EXERCISE:
Your task is to repeat each record verbatim, exactly as it was written.

______

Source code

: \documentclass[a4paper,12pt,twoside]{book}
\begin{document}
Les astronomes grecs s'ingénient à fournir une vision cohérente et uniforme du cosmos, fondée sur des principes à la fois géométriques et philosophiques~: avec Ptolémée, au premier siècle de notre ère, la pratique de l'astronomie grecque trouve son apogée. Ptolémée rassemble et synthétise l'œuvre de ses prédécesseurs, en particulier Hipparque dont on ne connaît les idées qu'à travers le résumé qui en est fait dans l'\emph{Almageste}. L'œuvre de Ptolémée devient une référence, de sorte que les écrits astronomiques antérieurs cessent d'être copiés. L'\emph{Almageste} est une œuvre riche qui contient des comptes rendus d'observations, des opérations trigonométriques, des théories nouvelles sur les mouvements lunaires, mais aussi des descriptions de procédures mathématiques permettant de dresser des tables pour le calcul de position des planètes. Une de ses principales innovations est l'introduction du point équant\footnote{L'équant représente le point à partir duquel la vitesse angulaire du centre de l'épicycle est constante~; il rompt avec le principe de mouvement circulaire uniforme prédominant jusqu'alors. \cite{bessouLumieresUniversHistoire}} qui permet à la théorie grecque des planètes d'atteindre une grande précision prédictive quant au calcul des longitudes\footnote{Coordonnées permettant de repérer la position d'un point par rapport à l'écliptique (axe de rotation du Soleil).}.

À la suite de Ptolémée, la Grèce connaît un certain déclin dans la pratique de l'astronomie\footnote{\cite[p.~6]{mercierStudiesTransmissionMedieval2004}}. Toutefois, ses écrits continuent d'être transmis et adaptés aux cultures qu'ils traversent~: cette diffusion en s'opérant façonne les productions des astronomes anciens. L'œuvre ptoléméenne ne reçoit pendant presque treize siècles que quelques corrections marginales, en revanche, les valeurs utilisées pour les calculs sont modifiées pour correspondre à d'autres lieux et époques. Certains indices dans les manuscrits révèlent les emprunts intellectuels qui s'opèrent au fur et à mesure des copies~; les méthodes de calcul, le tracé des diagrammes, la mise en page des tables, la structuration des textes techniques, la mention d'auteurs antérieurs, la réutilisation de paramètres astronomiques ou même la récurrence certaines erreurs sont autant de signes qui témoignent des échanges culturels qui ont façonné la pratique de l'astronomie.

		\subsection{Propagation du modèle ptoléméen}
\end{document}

______

TASK RESPONSE:
Source code

: \documentclass[a4paper,12pt,twoside]{book}
\begin{document}
Les astronomes grecs s'ingénient à fournir une vision cohérente et uniforme du cosmos, fondée sur des principes à la fois géométriques et philosophiques~: avec Ptolémée, au premier siècle de notre ère, la pratique de l'astronomie grecque trouve son apogée. Ptolémée rassemble et synthétise l'œuvre de ses prédécesseurs, en particulier Hipparque dont on ne connaît les idées qu'à travers le résumé qui en est fait dans l'\emph{Almageste}. L'œuvre de Ptolémée devient une référence, de sorte que les écrits astronomiques antérieurs cessent d'être copiés. L'\emph{Almageste} est une œuvre riche qui contient des comptes rendus d'observations, des opérations trigonométriques, des théories nouvelles sur les mouvements lunaires, mais aussi des descriptions de procédures mathématiques permettant de dresser des tables pour le calcul de position des planètes. Une de ses principales innovations est l'introduction du point équant\footnote{L'équant représente le point à partir duquel la vitesse angulaire du centre de l'épicycle est constante~; il rompt avec le principe de mouvement circulaire uniforme prédominant jusqu'alors. \cite{bessouLumieresUniversHistoire}} qui permet à la théorie grecque des planètes d'atteindre une grande précision prédictive quant au calcul des longitudes\footnote{Coordonnées permettant de repérer la position d'un point par rapport à l'écliptique (axe de rotation du Soleil).}.

À la suite de Ptolémée, la Grèce connaît un certain déclin dans la pratique de l'astronomie\footnote{\cite[p.~6]{mercierStudiesTransmissionMedieval2004}}. Toutefois, ses écrits continuent d'être transmis et adaptés aux cultures qu'ils traversent~: cette diffusion en s'opérant façonne les productions des astronomes anciens. L'œuvre ptoléméenne ne reçoit pendant presque treize siècles que quelques corrections marginales, en revanche, les valeurs utilisées pour les calculs sont modifiées pour correspondre à d'autres lieux et époques. Certains indices dans les manuscrits révèlent les emprunts intellectuels qui s'opèrent au fur et à mesure des copies~; les méthodes de calcul, le tracé des diagrammes, la mise en page des tables, la structuration des textes techniques, la mention d'auteurs antérieurs, la réutilisation de paramètres astronomiques ou même la récurrence certaines erreurs sont autant de signes qui témoignent des échanges culturels qui ont façonné la pratique de l'astronomie.

		\subsection{Propagation du modèle ptoléméen}
\end{document}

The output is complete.